The researchers explored the depth of the retweets and found that 11,882 were a depth of 1, whereas 314 were a depth of 2 or more in those 52 root tweets, which suggested that root tweets get more retweets than retweeted tweets.  It was suggested by the researchers that the depth seemed to have occurred because of a large number of followers from the retweeter’s side.

It was noted by the researchers that retweets per time path decays similarly to a log-normally distribution, which is what was used in the Bayesian analysis model.

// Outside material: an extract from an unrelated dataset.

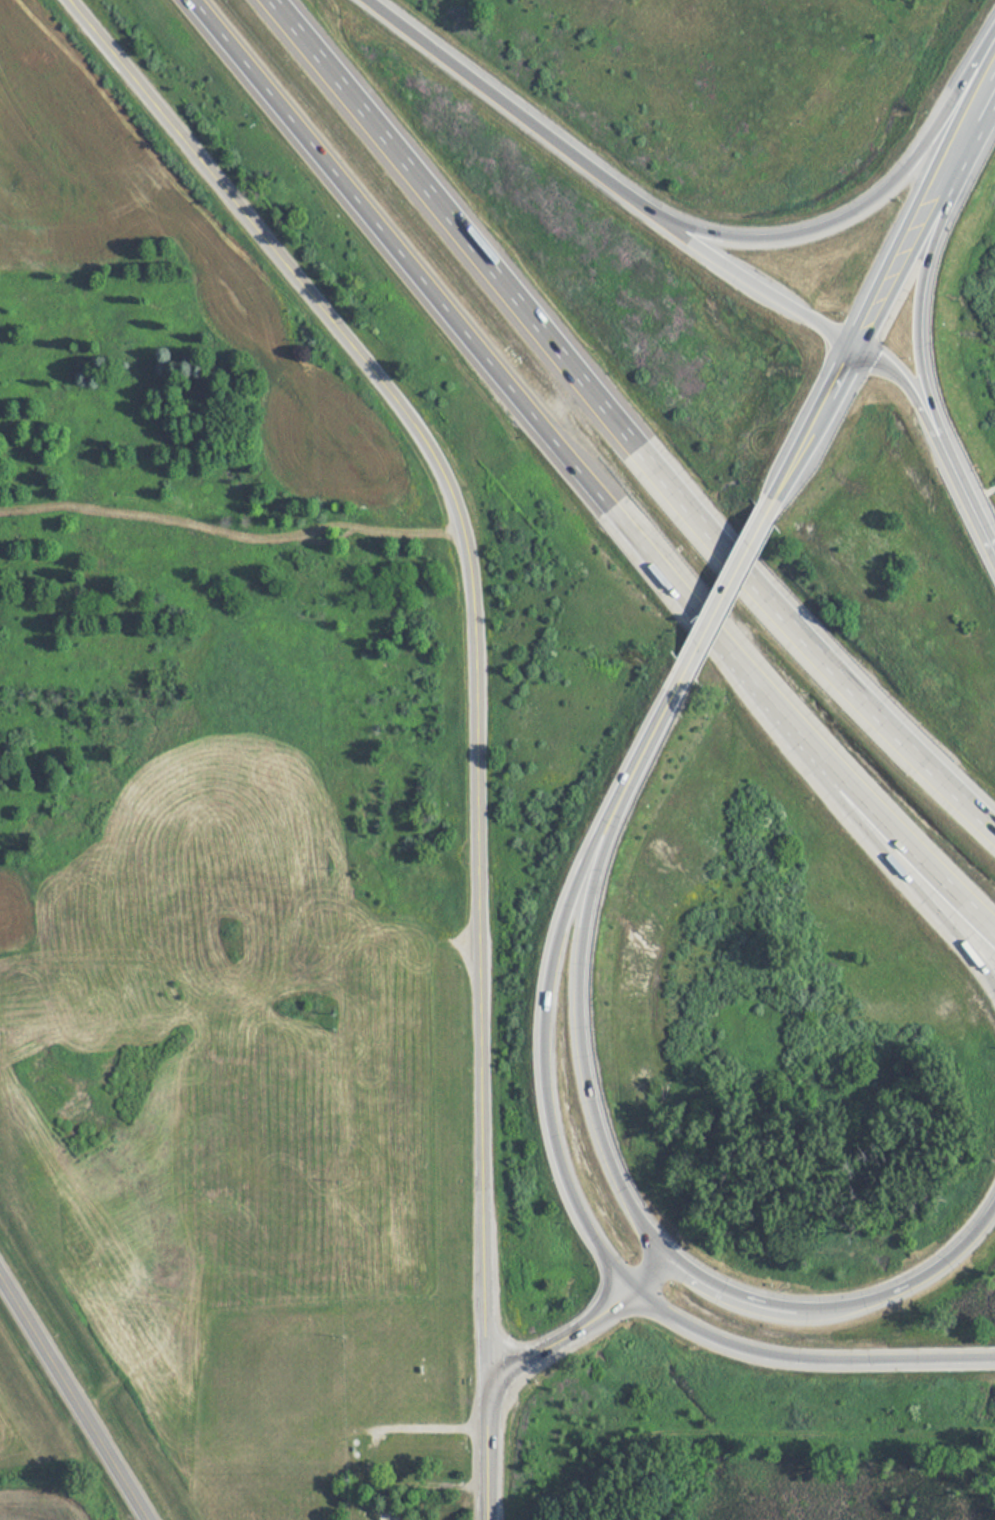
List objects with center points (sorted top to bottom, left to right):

Bayesian analysis results:

The researchers partitioned their results randomly into a training set with 26 observations, and a testing set of 26 observations, and varied the amount of retweets observations from 10%-100% of the last retweet.  Their main results are plotted in boxplots, where the whiskers cover 90% of the posterior solution (Figure 10).

IP3F12.png

The figure above is directly from Zaman, et al. (2014). The authors mentioned that as the observation fraction increased the absolute percent errors decreased.    For future work, the researchers suggested that their analysis could be parallelized to incorporate more data points, take into consideration the time of day the root tweet was posted, as well as understanding the content within the tweets and their retweet-ability because of it.

References

  • Boullé, M. (2014). Selective Naive Bayes Regressor with Variable Construction for Predictive Web Analytics.
  • Hubbard, D. W. (2010). How to measure anything: Finding the values of “intangibles” in business. (2nd e.d.) New Jersey, John Wiley & Sons, Inc.
  • Mccord, M., & Chuah, M. (2011). Spam detection on twitter using traditional classifiers. In International Conference on Autonomic and Trusted Computing (pp. 175-186). Springer Berlin Heidelberg.
  • Smith, M. (2015). Statistical analysis handbook. Retrieved from http://www.statsref.com/HTML/index.html?introduction.html
  • Zaman, T., Fox, E. B., & Bradlow, E. T. (2014). A Bayesian approach for predicting the popularity of tweets. The Annals of Applied Statistics8(3), 1583-1611.